What I noticed right off the bat this time, picking up Chamade, is that, yes, there are florals. But once you process that, and move on, you smell everything else. Chamade is slightly oily, as Turin praised and others have complained. Inside that, or beyond it, you smell all kinds of things. Exactly what I'll leave to your own discovery. It's a favorite of mine and I enjoy the hard won right not to defend the position with detailed analysis. I love it more than anything because it waited patiently for me and, once I came around, held nothing back. It's as complicated as it ever was, and I'm a little less simple-minded.

6 comments:

Liz said...

Hi, Brian and Abigail. I have been reading your blog regularly since I came across it via Perfume Bloggers. I think the writing quality and content is excellent (and much less pretentious than many!) and I can't understand why you aren't geting lots of comments - not enough exposure yet? I don't comment much anywhere, about anything, but it doesn't mean I'm not enjoying it a lot, so don't be discouraged (if, indeed, you are!) I particularly loved the doggy baghead.
I used to wear Chamade when I was much younger, because of its connections with the romantic Sagan novel as much as anything, and haven't yet re-explored it since I came to perfumania a few months ago. I will, though, all in good time....

Abigail said...

Hey, Liz, Thanks so much! Brian and I are having a lot of fun with the blog, as you might be able to tell! We're receiving a lot of visits on our hit counter but it's true that we haven't received many comments.
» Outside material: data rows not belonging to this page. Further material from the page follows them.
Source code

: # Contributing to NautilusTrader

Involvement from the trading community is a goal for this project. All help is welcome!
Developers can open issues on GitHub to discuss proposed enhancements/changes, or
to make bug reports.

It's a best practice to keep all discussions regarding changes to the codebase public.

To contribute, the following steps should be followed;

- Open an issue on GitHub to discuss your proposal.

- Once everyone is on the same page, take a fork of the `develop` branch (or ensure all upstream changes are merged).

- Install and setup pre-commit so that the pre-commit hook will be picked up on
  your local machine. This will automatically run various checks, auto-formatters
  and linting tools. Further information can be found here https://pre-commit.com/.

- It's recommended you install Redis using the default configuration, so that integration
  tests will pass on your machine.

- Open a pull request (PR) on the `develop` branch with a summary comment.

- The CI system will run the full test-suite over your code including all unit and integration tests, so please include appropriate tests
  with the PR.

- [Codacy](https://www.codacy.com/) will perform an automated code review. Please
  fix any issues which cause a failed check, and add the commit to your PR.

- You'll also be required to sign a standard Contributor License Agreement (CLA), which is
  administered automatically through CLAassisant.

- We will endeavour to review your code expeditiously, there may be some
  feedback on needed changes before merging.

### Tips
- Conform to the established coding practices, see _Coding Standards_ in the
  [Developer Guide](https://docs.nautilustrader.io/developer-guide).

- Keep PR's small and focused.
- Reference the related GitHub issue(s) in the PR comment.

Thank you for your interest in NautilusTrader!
Hopefully in time that will happen. It is more fun when readers comment and become engaged.
We will keep on writing and hope you'll find more enjoyment in the future!
PS: The doggy baghead is a riot. Brian's got a great sense of humor :-)

Solander said...

I love the crisp true hyacinth topnote in Chamade but I'm less fond of what smells to me like a warm, powdery carnation-based vintage floral after that. I'm thinking of using it as a roomspray or something to try to preserve the topnotes longer than on skin...

Brian said...

Hi Solander. You know, it's weird. Both L'Heure Bleu and Chamade are intensely mercurial to my nose. Just when I think L'Heure smells like violets, I smell it again, say a month later, and I'm convinced I was all wrong. They're both shape-shifters. I suppose I do smell carnation in Chamade, if I think back, but it sometimes smells like various other things I can't put my finger on. That bottom area is decidedly peppery in some way, and try as I might I can't find the galbanum. After I spend time with smells and their conditioned associations wear off, I start to smell them on very different terms. It's impossible for me to smell either of these anymore and think "old lady". It's interesting what both of these fragrances do gender-wise, and figuring out how to screw around with those signifiers is a lot of fun. What really makes a perfume womanly as opposed to manly, or is this all purely perception? What's the middle ground there between what we bring to a perfume and what it brings to us? Regardless, that's one expensive room spray--at least in the states. Caltha on basenotes feels almost exactly about Chamade as you do--or is that you?

Brian said...
This comment has been removed by the author.
Brian said...

L'Heure BLEUE. I always forget the extra 'e'. I'm a lazy American. It's the kind of name I wish was over before I've finished typing it.